## [Saved data entries]
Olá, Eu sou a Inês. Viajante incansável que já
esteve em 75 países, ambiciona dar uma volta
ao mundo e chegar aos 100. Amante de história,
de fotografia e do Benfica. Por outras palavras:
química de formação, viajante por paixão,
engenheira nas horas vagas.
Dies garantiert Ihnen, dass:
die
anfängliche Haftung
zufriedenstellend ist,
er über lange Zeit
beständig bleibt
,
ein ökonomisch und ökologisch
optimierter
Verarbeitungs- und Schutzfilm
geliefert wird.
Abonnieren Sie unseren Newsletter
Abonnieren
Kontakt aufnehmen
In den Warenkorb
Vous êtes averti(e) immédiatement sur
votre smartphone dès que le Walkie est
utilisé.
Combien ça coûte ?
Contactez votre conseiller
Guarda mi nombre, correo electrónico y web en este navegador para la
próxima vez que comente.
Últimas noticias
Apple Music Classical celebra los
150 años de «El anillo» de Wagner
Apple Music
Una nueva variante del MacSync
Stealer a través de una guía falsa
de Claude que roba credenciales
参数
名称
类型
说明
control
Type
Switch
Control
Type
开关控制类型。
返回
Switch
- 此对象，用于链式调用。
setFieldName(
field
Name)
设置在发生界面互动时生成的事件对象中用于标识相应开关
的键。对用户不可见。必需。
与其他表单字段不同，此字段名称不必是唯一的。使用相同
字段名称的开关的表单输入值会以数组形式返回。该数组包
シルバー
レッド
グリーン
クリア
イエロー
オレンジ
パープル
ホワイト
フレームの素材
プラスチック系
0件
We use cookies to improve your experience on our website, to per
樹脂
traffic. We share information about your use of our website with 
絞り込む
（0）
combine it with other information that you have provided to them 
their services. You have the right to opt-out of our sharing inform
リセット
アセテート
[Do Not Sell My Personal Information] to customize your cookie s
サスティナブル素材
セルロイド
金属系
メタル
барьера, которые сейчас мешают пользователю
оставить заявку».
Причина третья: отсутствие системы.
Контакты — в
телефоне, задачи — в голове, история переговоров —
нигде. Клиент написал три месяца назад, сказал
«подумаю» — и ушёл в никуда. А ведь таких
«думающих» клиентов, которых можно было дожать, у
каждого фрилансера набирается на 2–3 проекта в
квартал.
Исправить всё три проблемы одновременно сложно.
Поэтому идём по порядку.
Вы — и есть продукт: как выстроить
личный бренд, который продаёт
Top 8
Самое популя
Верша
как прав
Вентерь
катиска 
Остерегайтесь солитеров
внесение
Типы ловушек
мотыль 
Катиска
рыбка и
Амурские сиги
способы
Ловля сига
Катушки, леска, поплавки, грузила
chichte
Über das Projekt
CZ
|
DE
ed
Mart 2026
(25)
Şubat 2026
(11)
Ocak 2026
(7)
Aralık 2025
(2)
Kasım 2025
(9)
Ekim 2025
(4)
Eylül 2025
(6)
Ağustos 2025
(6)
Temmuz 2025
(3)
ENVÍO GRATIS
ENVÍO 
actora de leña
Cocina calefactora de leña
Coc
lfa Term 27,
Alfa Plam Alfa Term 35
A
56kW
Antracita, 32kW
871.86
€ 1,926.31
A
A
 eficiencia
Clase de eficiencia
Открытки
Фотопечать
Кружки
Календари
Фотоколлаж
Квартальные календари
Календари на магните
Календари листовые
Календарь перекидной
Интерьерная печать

## [WHAT TO WORK ON]
Your task is to set down exactly the lines from the line containing "Календари на магните" to the end of the data above, including both ends.

## [ANSWER SECTION]
Календари на магните
Календари листовые
Календарь перекидной
Интерьерная печать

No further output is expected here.